According to Andreas Nemeth, CEO of UNIQA Ventures, CEE is not only an increasingly interesting region from an economic perspective but it’s already pretty active in respect to startup investments. As of 2021, there have been 34 unicorn companies created in this emerging part of Europe. These include names like UiPath, Skype, Rohlik, and Bolt
Bold investments in the future of finance, insurance, and healthcare have already turned into part of the brand of UNIQA Ventures – proven by the early investments in the Austrian crypto unicorn Bitpanda and the Czech BNPL provider, Twisto Payments (recently sold for $116M).
With the new capital, UNIQA Ventures will be looking to find the next unicorn in CEE, given that the region has seen significant growth in startup investments over the past few years.
UNIQA Ventures: The secret behind corporate venture capital success
For 5 years, UNIQA Ventures has been backing young startups in the early growth phase with scaleup capital. With investments of over €65M across 30+ companies, 5 exits, and 1 unicorn, the success rate of UNIQA Ventures has been excellent so far.
Nemeth also reports returns north of 20% p.a., an important result for the corporate VC fund.
What is behind the track record of UNIQA Ventures?
Well, one reason appears to be the setup as an independent VC with a small but powerful team that can quickly close startup investments based on clear criteria. This structure has given UNIQA Ventures the opportunity to operate fast with great flexibility while still having access to the network and know-how of one of the biggest financial services groups in CEE.
The reasoning behind UNIQA Ventures’ focus on CEE is as follows. First, it’s a very attractive location for the group from a purely economic perspective – UNIQA is serving close to 15 million customers across the region.
There are also more and more advantages for startups, for example, well-educated tech-talent, entrepreneurial spirits among the population are growing, and there’s an overall friendly attitude to doing business.
According to UNIQA Ventures, valuations are also much better compared to Western Europe.
In addition, the market is becoming more integrated. Nemeth doesn’t see a big difference between Eastern Europe and let’s say Germany or Austria anymore. And, the relatively small local markets in most countries in CEE (except for Poland and Romania) motivate founders to think internationally from day one.
The founding team is of utmost importance
Startups in the Series A stage are the sweet spot for UNIQA Ventures. Nemeth explains that the team is looking for companies with a product-market fit and annual recurring revenue (ARR) of at least €1M. Yet, one of the other big factors is the growth rate, especially on a monthly basis.

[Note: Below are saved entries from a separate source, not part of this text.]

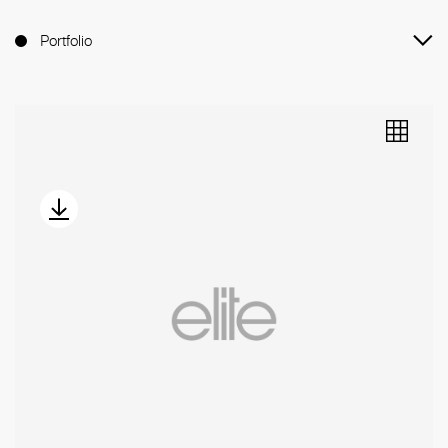
Portfolio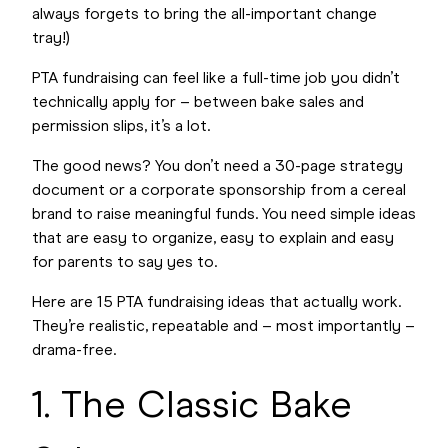
always forgets to bring the all-important change
tray!)
PTA fundraising can feel like a full-time job you didn’t
technically apply for – between bake sales and
permission slips, it’s a lot.
The good news? You don’t need a 30-page strategy
document or a corporate sponsorship from a cereal
brand to raise meaningful funds. You need simple ideas
that are easy to organize, easy to explain and easy
for parents to say yes to.
Here are 15 PTA fundraising ideas that actually work.
They’re realistic, repeatable and – most importantly –
drama-free.
1. The Classic Bake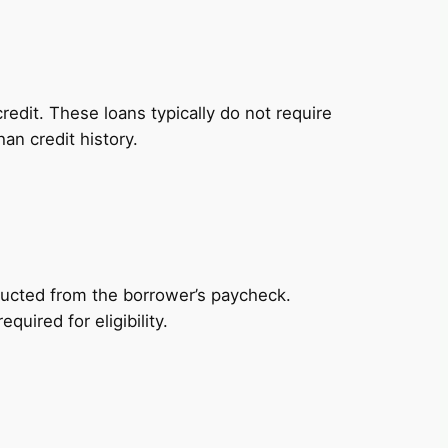
redit. These loans typically do not require
an credit history.
ducted from the borrower’s paycheck.
uired for eligibility.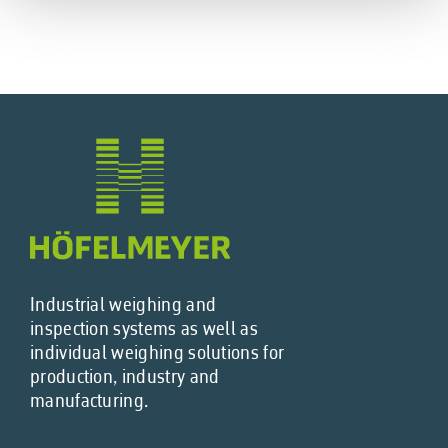
Industrial weighing and
inspection systems as well as
individual weighing solutions for
production, industry and
manufacturing.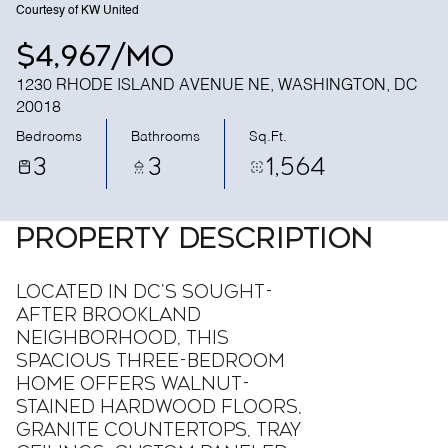
Courtesy of KW United
$4,967/mo
1230 RHODE ISLAND AVENUE NE, WASHINGTON, DC
20018
Bedrooms
Bathrooms
Sq.Ft.
3
3
1,564
PROPERTY DESCRIPTION
Located in DC's sought-
after Brookland
neighborhood, this
spacious three-bedroom
home offers walnut-
stained hardwood floors,
granite countertops, tray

Of course, at the end of the day, the founding team is the main decision point – with some extra attention on their ability to execute. So, it’s important they complement each other and are able to work well together towards the common goal.

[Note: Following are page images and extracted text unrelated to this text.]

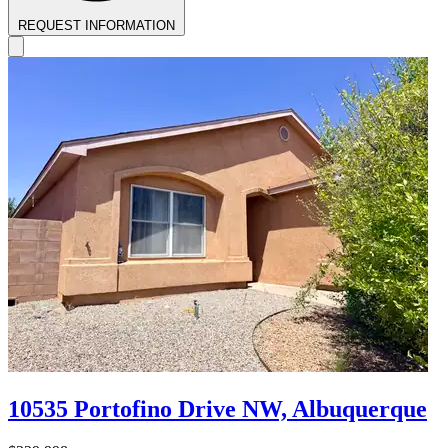
REQUEST INFORMATION
10535 Portofino Drive NW, Albuquerque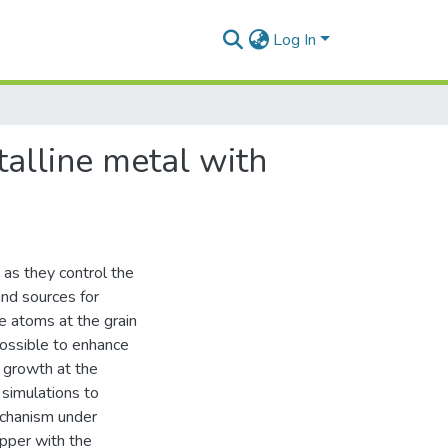
Log In
talline metal with
 as they control the
and sources for
ine atoms at the grain
possible to enhance
d growth at the
 simulations to
echanism under
opper with the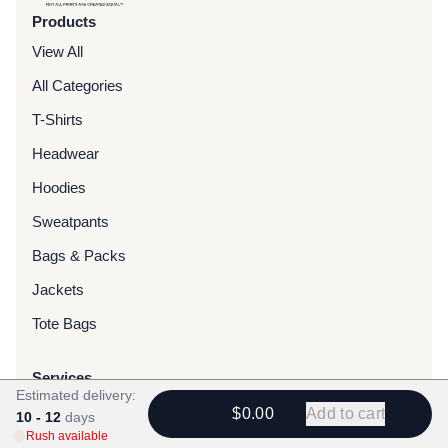
Products
View All
All Categories
T-Shirts
Headwear
Hoodies
Sweatpants
Bags & Packs
Jackets
Tote Bags
Services
Estimated delivery:
Screen Printing
$0.00
Add to cart
10 - 12
days
Rush available
Embroidery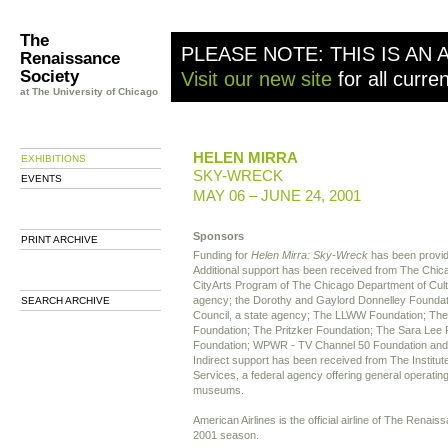
The
PLEASE NOTE: THIS IS AN 
Renaissance
Society
Visit our new site
for all curre
at The University of Chicago
HELEN MIRRA
EXHIBITIONS
SKY-WRECK
EVENTS
MAY 06 – JUNE 24, 2001
Sponsors
PRINT ARCHIVE
Funding for
Helen Mirra: Sky-Wreck
has been provide
Additional support has been received from The Chi
CityArts Program of The Chicago Department of Cultur
agency; the Dorothy and Gaylord Donnelley Foundation
SEARCH ARCHIVE
Council, a state agency; The LLWW Foundation; The
Foundation; The Pritzker Foundation; The Sara Lee 
Foundation; WPWR - TV Channel 50 Foundation and
Indirect support has been received from The Institu
Services, a federal agency offering general operating
museums.
American Airlines is the official airline of The Renai
2001 season.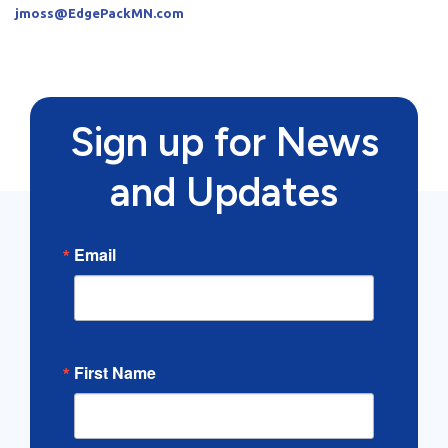
jmoss@EdgePackMN.com
Sign up for News
and Updates
Email
First Name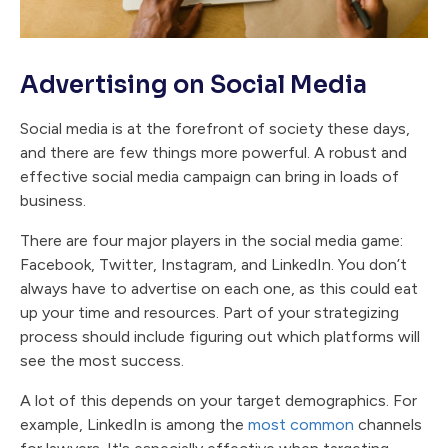
Advertising on Social Media
Social media is at the forefront of society these days,
and there are few things more powerful. A robust and
effective social media campaign can bring in loads of
business.
There are four major players in the social media game:
Facebook, Twitter, Instagram, and LinkedIn. You don’t
always have to advertise on each one, as this could eat
up your time and resources. Part of your strategizing
process should include figuring out which platforms will
see the most success.
A lot of this depends on your target demographics. For
example, LinkedIn is among the
most common
channels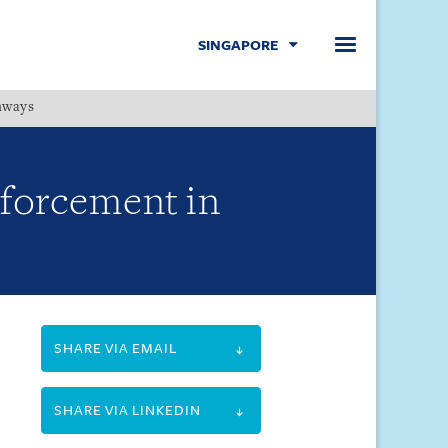
SINGAPORE
hways
Menu
nforcement in
SHARE VIA EMAIL
SHARE VIA LINKEDIN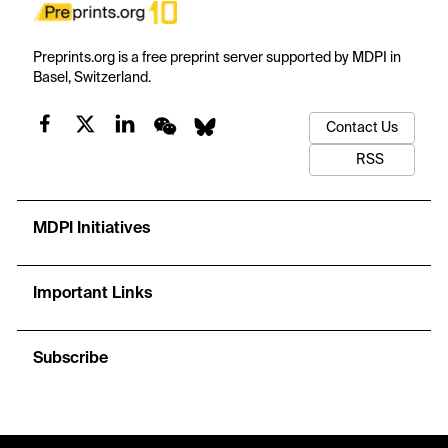
Preprints.org is a free preprint server supported by MDPI in
Basel, Switzerland.
Contact Us
RSS
MDPI Initiatives
Important Links
Subscribe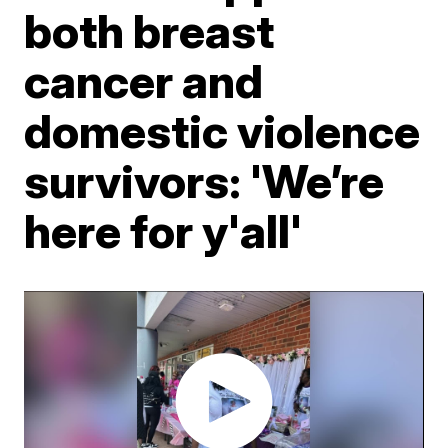
both breast
cancer and
domestic violence
survivors: 'We’re
here for y'all'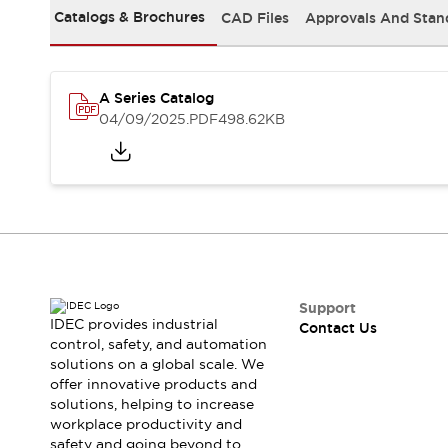
Safety-Related Laws and Standards
Catalogs & Brochures
CAD Files
Approvals And Stan
Safety Devices: The Basics
Explore All
Resources
CAD Files
A Series Catalog
04/09/2025
.PDF
498.62KB
Standards Approved Products
Video Library
Vulnerability Reports
Literature
Webinars
Press
Software Updates
Compliance Documents
Selection tools
What's New
Support
Blog
IDEC provides industrial
Contact Us
Events / Seminars
control, safety, and automation
Support
solutions on a global scale. We
offer innovative products and
Contact Us
solutions, helping to increase
Locate Us
workplace productivity and
Online Distributors
safety and going beyond to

The last aspect is the business model as UNIQA Ventures is looking to make the majority of its investments in industries in which the company has expertise.
That’s the reason Fintech, Insurtech, Digital Health, and Mobility are the focus sectors – the main LP UNIQA Insurance Group is on the search out on new business opportunities and new tech trends in their very first days. So, it’s about innovative and almost always digital business models.
Exits are the big goal
If things go according to plan, the ultimate goal is startup exits. UNIQA Ventures sees itself as a temporary partner and supporter in the most critical growth phase. And, the clear goal of bringing financial returns to UNIQA.
One excellent example is Twisto, a company that became the leading BNPL provider in CEE. UNIQA Ventures backed the company for the first time in 2017 and then joined for two more funding rounds before exiting to Zip Money earlier in 2021.
That said, the right fast-growth startups have to be discovered first. Now, UNIQA Ventures has €150M to invest, double its original investment mandate (the first 75 million will be exhausted by the end of 2021.
About half of the new capital will be invested in CEE startups, with the other half going to tech companies in Western Europe and half in Central and Eastern Europe.
“Starting with investments in startups 5 years ago was a courageous decision. Today, we are already reaping the rewards and look forward to accompanying and supporting many startups in CEE and throughout Europe in their scaleup journey over the next 5 years as well,” states Nemeth.